As analogue telephone networks are phased out across many countries, Phone Line Fault is becoming one of the more common Risco trouble conditions homeowners encounter — not because anything is broken, but because the phone service itself no longer exists.

PSTN Switch-Off

In the UK, Israel, Australia, and many other countries, traditional landline (PSTN) telephone services are being gradually discontinued. If your Risco alarm was installed more than 5–8 years ago using a phone line communicator, this switch-off may be the reason the fault appeared.

The solution: Ask your alarm installer to upgrade the communicator to an IP module (uses your broadband connection) or GSM module (uses a mobile network SIM). This is a standard retrofit that most Risco-certified installers can complete in under an hour.

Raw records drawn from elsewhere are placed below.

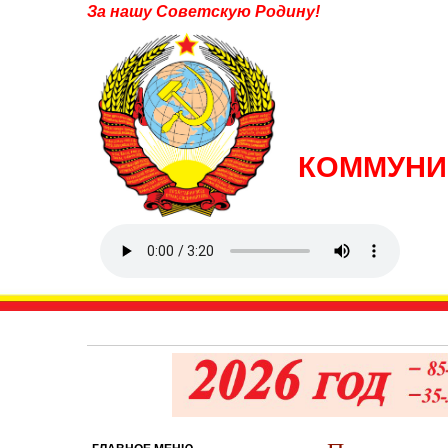
За нашу Советскую Родину!
КОММУНИ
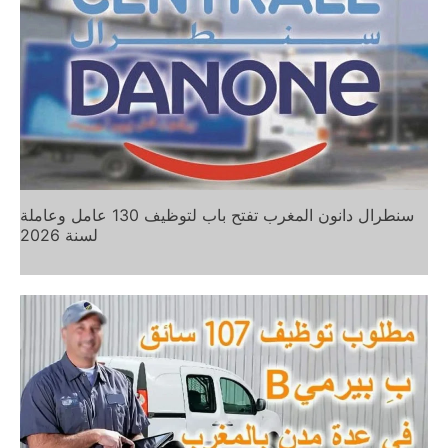
سنطرال دانون المغرب تفتح باب لتوظيف 130 عامل وعاملة
لسنة 2026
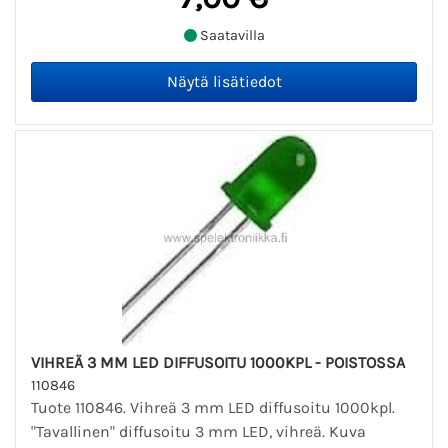
Saatavilla
VIHREÄ 3 MM LED DIFFUSOITU 1000KPL - POISTOSSA
110846
Tuote 110846. Vihreä 3 mm LED diffusoitu 1000kpl.
"Tavallinen" diffusoitu 3 mm LED, vihreä. Kuva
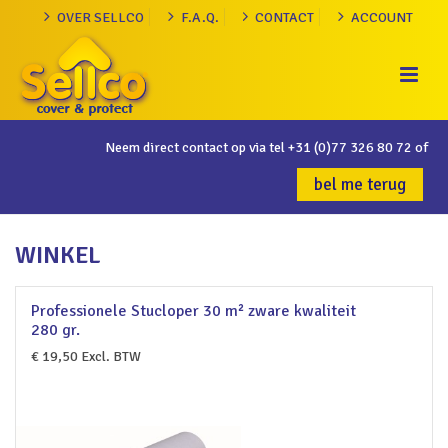
OVER SELLCO
F.A.Q.
CONTACT
ACCOUNT
Neem direct contact op via tel
+31 (0)77 326 80 72
of
bel me terug
WINKEL
Professionele Stucloper 30 m² zware kwaliteit
280 gr.
€
19,50
Excl. BTW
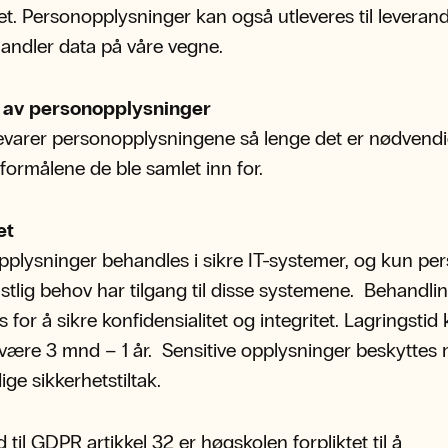
et. Personopplysninger kan også utleveres til leveran
andler data på våre vegne.
g av personopplysninger
varer personopplysningene så lenge det er nødvendi
 formålene de ble samlet inn for.
et
plysninger behandles i sikre IT-systemer, og kun pe
stlig behov har tilgang til disse systemene. Behandli
 for å sikre konfidensialitet og integritet. Lagringstid
være 3 mnd – 1 år. Sensitive opplysninger beskyttes
ge sikkerhetstiltak.
 til GDPR artikkel 32 er høgskolen forpliktet til å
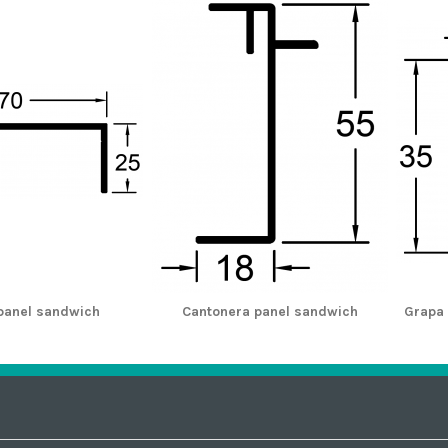
 panel sandwich
Cantonera panel sandwich
Grapa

Frequently Asked Questions

Is a phone line fault the same as a communication fault?

They overlap but are different. A phone line fault specifically refers to the PSTN (landline) or GSM path. A communication fault means all communication paths have failed. If you have a dual-path system (phone + internet), a phone line fault alone should not cause a full communication fault — the internet path will take over.

My analogue phone line was discontinued. Will my Risco alarm still work?

Not on the phone path. Many homeowners are discovering this as telecoms providers switch off analogue PSTN services. Contact your alarm installer — they can fit an IP or GSM communicator module to restore monitoring connectivity.